Segment Open

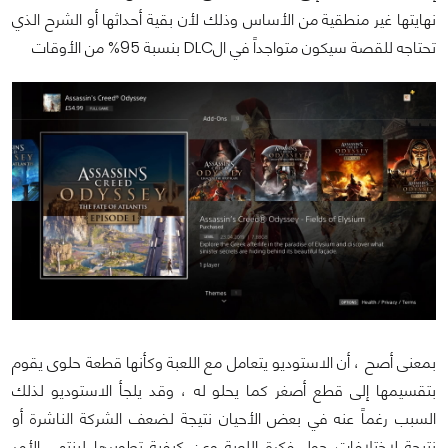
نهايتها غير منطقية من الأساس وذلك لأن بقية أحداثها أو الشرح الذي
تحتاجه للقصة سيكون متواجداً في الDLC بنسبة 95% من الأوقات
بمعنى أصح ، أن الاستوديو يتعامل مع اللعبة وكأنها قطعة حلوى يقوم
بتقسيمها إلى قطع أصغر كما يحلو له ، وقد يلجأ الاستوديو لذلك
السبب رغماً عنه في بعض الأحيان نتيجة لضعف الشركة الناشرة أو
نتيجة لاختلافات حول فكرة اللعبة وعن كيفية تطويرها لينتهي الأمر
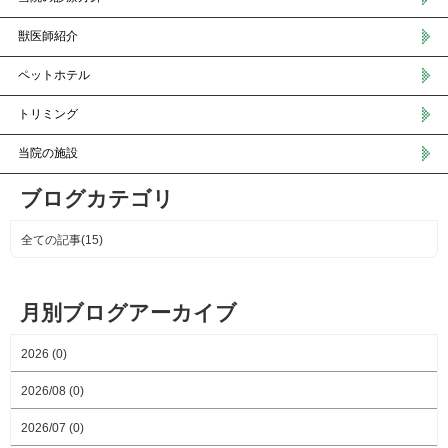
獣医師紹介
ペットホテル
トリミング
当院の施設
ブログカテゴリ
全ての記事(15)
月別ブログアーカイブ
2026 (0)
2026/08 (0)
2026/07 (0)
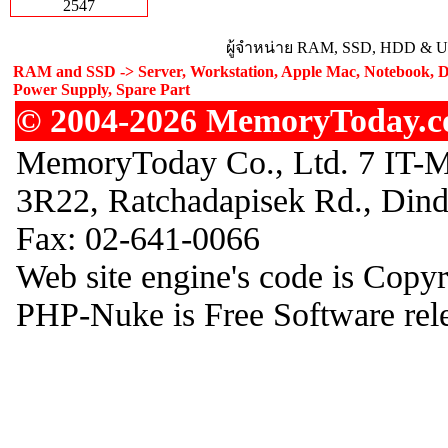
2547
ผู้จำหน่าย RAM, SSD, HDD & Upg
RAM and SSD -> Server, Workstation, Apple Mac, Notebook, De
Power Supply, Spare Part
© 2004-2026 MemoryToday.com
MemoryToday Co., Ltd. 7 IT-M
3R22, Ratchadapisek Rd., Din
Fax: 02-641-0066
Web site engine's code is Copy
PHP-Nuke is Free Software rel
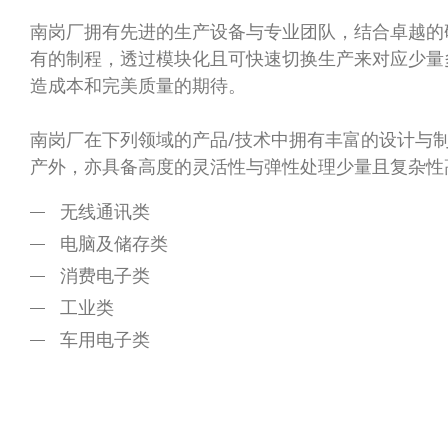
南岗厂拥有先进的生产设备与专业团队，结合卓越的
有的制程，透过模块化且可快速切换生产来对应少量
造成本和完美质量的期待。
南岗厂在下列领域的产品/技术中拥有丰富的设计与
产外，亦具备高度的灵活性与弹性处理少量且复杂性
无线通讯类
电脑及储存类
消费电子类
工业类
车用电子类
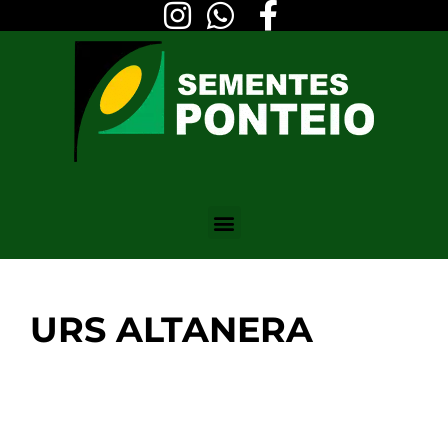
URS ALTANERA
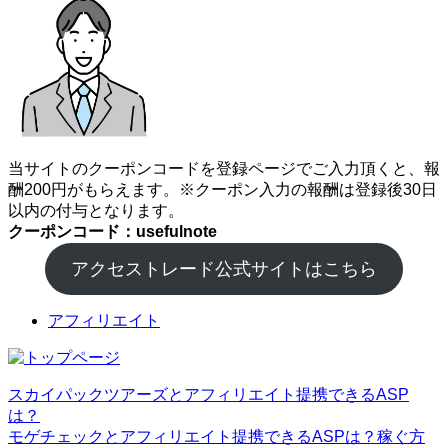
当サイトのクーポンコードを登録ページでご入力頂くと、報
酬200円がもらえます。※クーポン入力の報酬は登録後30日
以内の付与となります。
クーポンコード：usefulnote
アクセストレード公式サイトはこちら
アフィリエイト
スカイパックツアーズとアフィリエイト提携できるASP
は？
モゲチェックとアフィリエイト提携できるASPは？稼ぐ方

Segment Closed

Repeat the full listing above without altering a word, and skip the pictures.

نهايتها غير منطقية من الأساس وذلك لأن بقية أحداثها أو الشرح الذي
تحتاجه للقصة سيكون متواجداً في الDLC بنسبة 95% من الأوقات
بمعنى أصح ، أن الاستوديو يتعامل مع اللعبة وكأنها قطعة حلوى يقوم
بتقسيمها إلى قطع أصغر كما يحلو له ، وقد يلجأ الاستوديو لذلك
السبب رغماً عنه في بعض الأحيان نتيجة لضعف الشركة الناشرة أو
نتيجة لاختلافات حول فكرة اللعبة وعن كيفية تطويرها لينتهي الأمر
獣医師紹介
ペットホテル
トリミング
当院の施設
ブログカテゴリ
全ての記事(15)
月別ブログアーカイブ
2026 (0)
2026/08 (0)
2026/07 (0)
2547
ผู้จำหน่าย RAM, SSD, HDD & Upg
RAM and SSD -> Server, Workstation, Apple Mac, Notebook, De
Power Supply, Spare Part
© 2004-2026 MemoryToday.com
MemoryToday Co., Ltd. 7 IT-M
3R22, Ratchadapisek Rd., Din
Fax: 02-641-0066
Web site engine's code is Copy
PHP-Nuke is Free Software rel
南岗厂拥有先进的生产设备与专业团队，结合卓越的
有的制程，透过模块化且可快速切换生产来对应少量
造成本和完美质量的期待。
南岗厂在下列领域的产品/技术中拥有丰富的设计与
产外，亦具备高度的灵活性与弹性处理少量且复杂性
无线通讯类
电脑及储存类
消费电子类
工业类
车用电子类
URS ALTANERA
当サイトのクーポンコードを登録ページでご入力頂くと、報
酬200円がもらえます。※クーポン入力の報酬は登録後30日
以内の付与となります。
クーポンコード：usefulnote
アクセストレード公式サイトはこちら
アフィリエイト
スカイパックツアーズとアフィリエイト提携できるASP
は？
モゲチェックとアフィリエイト提携できるASPは？稼ぐ方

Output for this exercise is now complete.